И они отправились гулять. Антон рассказывал веселые истории из своей студенческой жизни. Ульяна смеялась и в ответ рассказывала свои смешные истории. Так, весело болтая, они сходили к Сырдарье, а потом долго бродили по улицам вечернего города, пока Ульяна твердой рукой не изменила их маршрут и они не оказались у дверей женского общежития.
Ущербная желто-голубая луна висела над городской телебашней, чем-то напоминающей металлический скелет огромной ракеты. Высокое небо было усеяно мириадами звезд, похожих на рассыпанный по черному бархату золотой песок. Прилетевший с севера прохладный ветерок мягко и нежно шелестел в листве невысоких деревьев.
Макарьев, исподтишка бросая короткие взгляды на Ульяну, любовался идущей рядом девушкой. Ульяна была не просто красива. Антон интуитивно чувствовал в ней что-то свое, родное, домашнее, но одновременно свободное и грациозное. Ее лицо было по-особенному нежным, чистым, лучилось добротой и очарованием.
Даже сейчас, в сумерках, лейтенанту было тепло и солнечно от лучистых глаз девушки, от ее длинных черных ресниц, окаймляющих большие и озерно-чистые голубые глаза. Сердце сладко сжималось, подчиняя свой ритм нежному тембру ее голоса.Ульяна отпустила локоть Антона и посмотрела на светившиеся окна второго этажа:
– Моя соседка уже вернулась домой. И, наверное, меня ждет. Мне пора идти, Антон.
– Может, еще погуляем?
– Макарьеву никак не хотелось расставаться.

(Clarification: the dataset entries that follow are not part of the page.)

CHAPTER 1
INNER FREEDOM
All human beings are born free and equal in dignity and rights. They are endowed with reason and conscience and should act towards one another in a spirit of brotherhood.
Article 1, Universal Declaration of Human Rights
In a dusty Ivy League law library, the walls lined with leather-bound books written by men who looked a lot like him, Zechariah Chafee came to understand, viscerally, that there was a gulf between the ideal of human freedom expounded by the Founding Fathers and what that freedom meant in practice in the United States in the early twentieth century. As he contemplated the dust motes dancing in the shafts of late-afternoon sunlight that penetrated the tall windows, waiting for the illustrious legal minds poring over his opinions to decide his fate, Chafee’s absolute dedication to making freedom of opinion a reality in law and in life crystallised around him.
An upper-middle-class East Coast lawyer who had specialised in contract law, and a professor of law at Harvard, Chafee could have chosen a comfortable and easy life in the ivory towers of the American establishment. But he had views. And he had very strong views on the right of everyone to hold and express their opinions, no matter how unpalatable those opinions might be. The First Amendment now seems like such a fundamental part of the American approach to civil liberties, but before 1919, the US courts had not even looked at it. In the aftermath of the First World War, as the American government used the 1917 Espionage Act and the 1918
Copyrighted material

– Становится прохладно, - Ульяна зябко повела плечами.
– Да и поздно... Который, кстати, час?
Антон поднес часы к лицу:
– Детское время - половина двенадцатого.
– Половина двенадцатого?!
– испуганно охнула Ульяна.
– Антон, как же вы будете добираться домой?
– Ерунда, - отмахнулся Макарьев.
– Ровно в полночь до сто тринадцатой площадки идет попутный автобус. Я как раз успеваю.
Несколько секунд они стояли молча, глядя друг другу в глаза.
– Это был очень хороший вечер, Антон, - наконец, нарушила молчание Ульяна.
– Спасибо.
Макарьев осторожно взял пальцы ее рук в свои ладони:
– Это был чудесный вечер, Уля. Наверное, самый замечательный в моей жизни.
Ульяна осторожно освободила пальцы из его рук и шагнула к двери:
– До свидания, Антон.
– Уля, - Макарьев сделал шаг следом.
Ульяна обернулась. Ее лицо оказалась рядом с лицом Макарьева.
– Уля, можно я завтра зайду к вам на командный пункт?
– Антон задохнулся от жаркого волнения.
– Конечно, можно, Антон, - уголки губ девушки снова тронула озорная улыбка.
– Приходите где-нибудь ближе к обеду. Нам ведь еще нужно найти вражеского шпиона, вы не забыли?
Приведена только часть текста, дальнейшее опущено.